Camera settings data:
—————

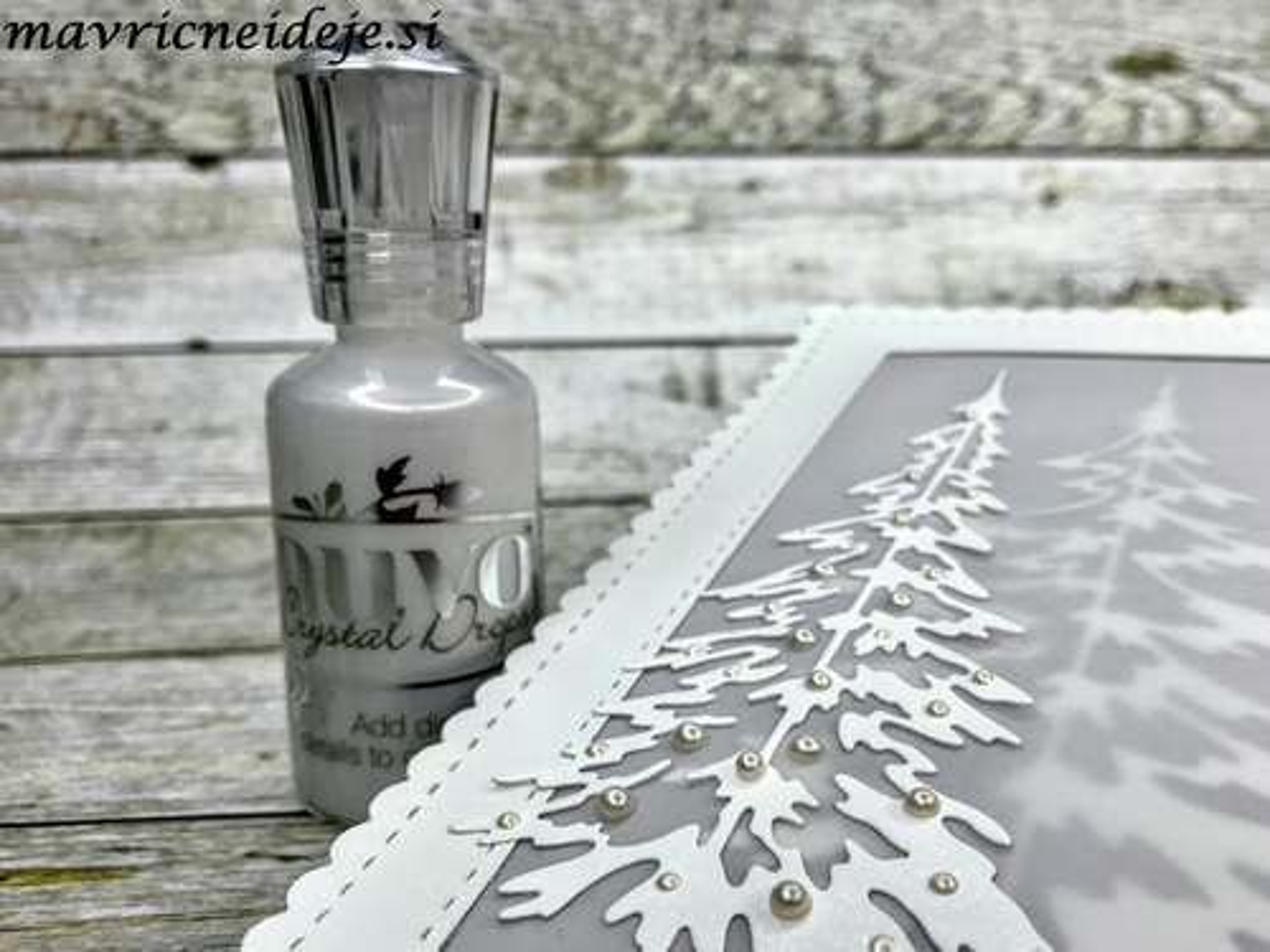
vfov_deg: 49.7
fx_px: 1027
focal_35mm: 28
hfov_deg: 63.4
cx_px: 635
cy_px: 476
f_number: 1.8
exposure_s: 1/1100
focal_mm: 3.99
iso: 20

—————

Without any pictures, return the entries exactly as given.

vfov_deg: 49.7
fx_px: 1027
focal_35mm: 28
hfov_deg: 63.4
cx_px: 635
cy_px: 476
f_number: 1.8
exposure_s: 1/1100
focal_mm: 3.99
iso: 20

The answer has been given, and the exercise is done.